A scenario you might recognise

Picture a mid-sized manufacturer with a few thousand active components. Today, two planners work through the catalogue by judgment and experience. Fast-moving parts get attention; the long tail gets a generous buffer “to be safe.” The result is predictable, occasional surprise stockouts on items nobody was watching, alongside a warehouse holding months of slow movers.

With Inventory Optimization, those same planners set a 97% service level on critical parts, accept a lower level on the long tail, and let the module calculate the timing and quantities across the entire catalogue. The high-risk reorders surface automatically, before they become problems. The over-stocked items get right-sized as buffers shrink to match actual demand variability.

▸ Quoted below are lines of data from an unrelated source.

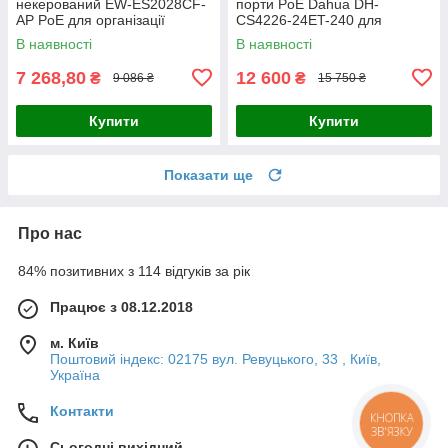
некерований EW-ES2028CF-
порти PoE Dahua DH-
AP PoE для організації
CS4226-24ET-240 для
мережевої інфраструктури з
організації мережі та
В наявності
В наявності
віддаленим керуванням та
живлення IP-камер і
підтримкою
обладнання системи
7 268,80
12 600
₴
₴
9 086 ₴
15 750 ₴
Купити
Купити
Показати ще
Про нас
84% позитивних з 114 відгуків за рік
Працює з 08.12.2018
м. Київ
Поштовий індекс: 02175 вул. Ревуцького, 33 , Київ,
Україна
Контакти
КНОПКА
ЗВ'ЯЗКУ
Сьогодні вихідний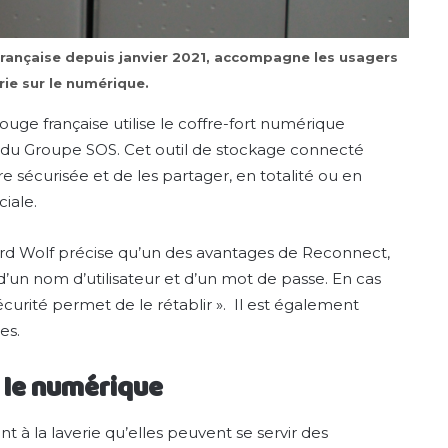
rançaise depuis janvier 2021, accompagne les usagers
rie sur le numérique.
ouge française utilise le coffre-fort numérique
 du Groupe SOS. Cet outil de stockage connecté
 sécurisée et de les partager, en totalité ou en
ciale.
ouard Wolf précise qu’un des avantages de Reconnect,
fit d’un nom d’utilisateur et d’un mot de passe. En cas
curité permet de le rétablir ». Il est également
es.
 le numérique
t à la laverie qu’elles peuvent se servir des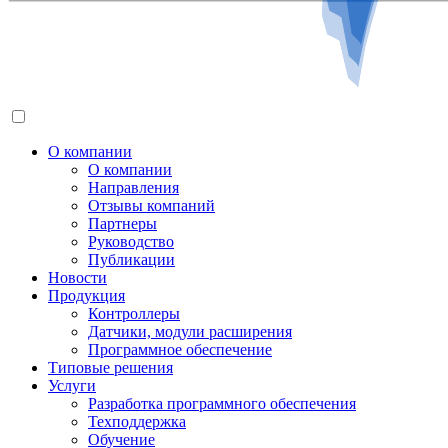
О компании
О компании
Направления
Отзывы компаний
Партнеры
Руководство
Публикации
Новости
Продукция
Контроллеры
Датчики, модули расширения
Программное обеспечение
Типовые решения
Услуги
Разработка программного обеспечения
Техподдержка
Обучение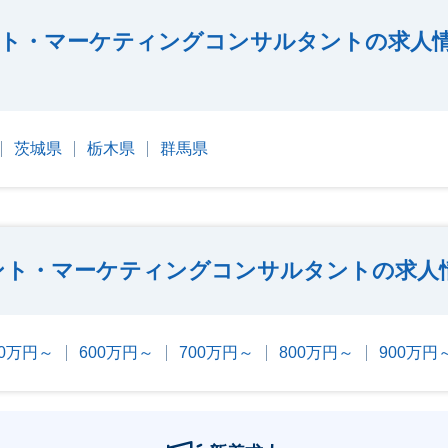
ト・マーケティングコンサルタントの求人
茨城県
栃木県
群馬県
ント・マーケティングコンサルタントの求人
00万円～
600万円～
700万円～
800万円～
900万円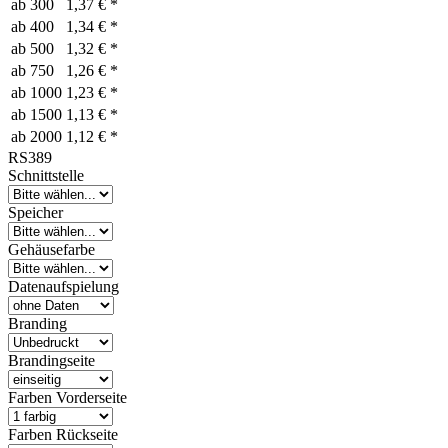
ab
300
1,37 € *
ab
400
1,34 € *
ab
500
1,32 € *
ab
750
1,26 € *
ab
1000
1,23 € *
ab
1500
1,13 € *
ab
2000
1,12 € *
RS389
Schnittstelle
Speicher
Gehäusefarbe
Datenaufspielung
Branding
Brandingseite
Farben Vorderseite
Farben Rückseite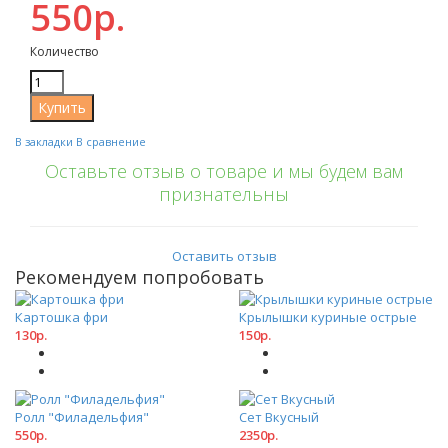
550р.
Количество
В закладки
В сравнение
Оставьте отзыв о товаре и мы будем вам
признательны
Оставить отзыв
Рекомендуем попробовать
Картошка фри
Крылышки куриные острые
130р.
150р.
Ролл "Филадельфия"
Сет Вкусный
550р.
2350р.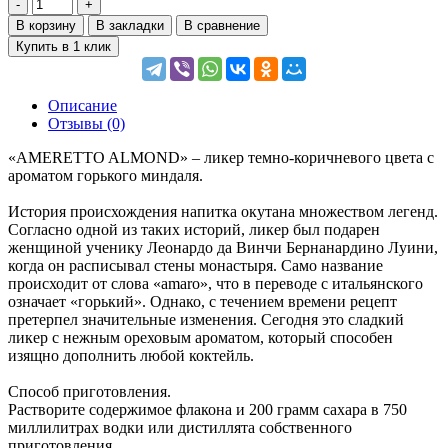
В корзину
В закладки
В сравнение
Купить в 1 клик
Описание
Отзывы (0)
«AMERETTO ALMOND» – ликер темно-коричневого цвета с
ароматом горького миндаля.
История происхождения напитка окутана множеством легенд.
Согласно одной из таких историй, ликер был подарен
женщиной ученику Леонардо да Винчи Бернанардино Луини,
когда он расписывал стены монастыря. Само название
происходит от слова «amaro», что в переводе с итальянского
означает «горький». Однако, с течением времени рецепт
претерпел значительные изменения. Сегодня это сладкий
ликер с нежным ореховым ароматом, который способен
изящно дополнить любой коктейль.
Способ приготовления.
Растворите содержимое флакона и 200 грамм сахара в 750
миллилитрах водки или дистиллята собственного
приготовления.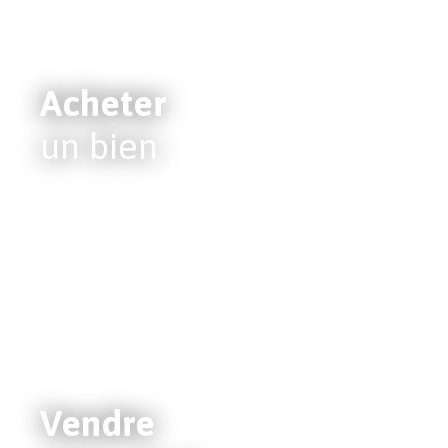
Acheter
un bien
Vendre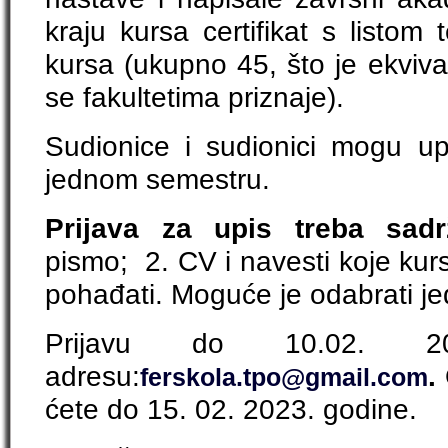
kraju kursa certifikat s listom
kursa (ukupno 45, što je ekviv
se fakultetima priznaje).
Sudionice i sudionici mogu upi
jednom semestru.
Prijava za upis treba sadr
pismo;
2. CV i navesti koje ku
pohađati. Moguće je odabrati jed
Prijavu do 10.02. 20
adresu:
.
ferskola.tpo@gmail.com
ćete do 15. 02. 2023. godine.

The team stops firefighting and starts planning and the capital that was sitting on shelves goes back to work.

From forecast to an optimized inventory in one smooth workflow

What it takes to get started

We’ll be honest about the one real prerequisite: data. The algorithms aren’t the hard part, data provisioning is. To run optimization, your forecast data and your inventory data (current stock, what’s inbound, what’s leaving) need to be available and kept in sync with prognotix, because a recommended order only helps if the system reflects what the planner actually did.

The good news is that a typical project runs from kickoff to measurable results in two to three months. We work closely with implementation partners like paiqo and Cloudflight, both specialists in the data warehouse and data lake foundations this depends on. You can start with planners running ad-hoc optimizations manually in the tool, or automate the full flow via Databricks or Fabric for regular, hands-off recommendations.

What's next

Inventory Optimization is just the first step. Warehouse Optimization is on the roadmap for later this year, optimizing across multiple locations to decide where each article should ideally be stored, balancing factors like travel distances and storage costs. That opens the door for transport and logistics teams.

The direction is consistent: from predicting demand to driving the decisions that follow from it, all within a single platform.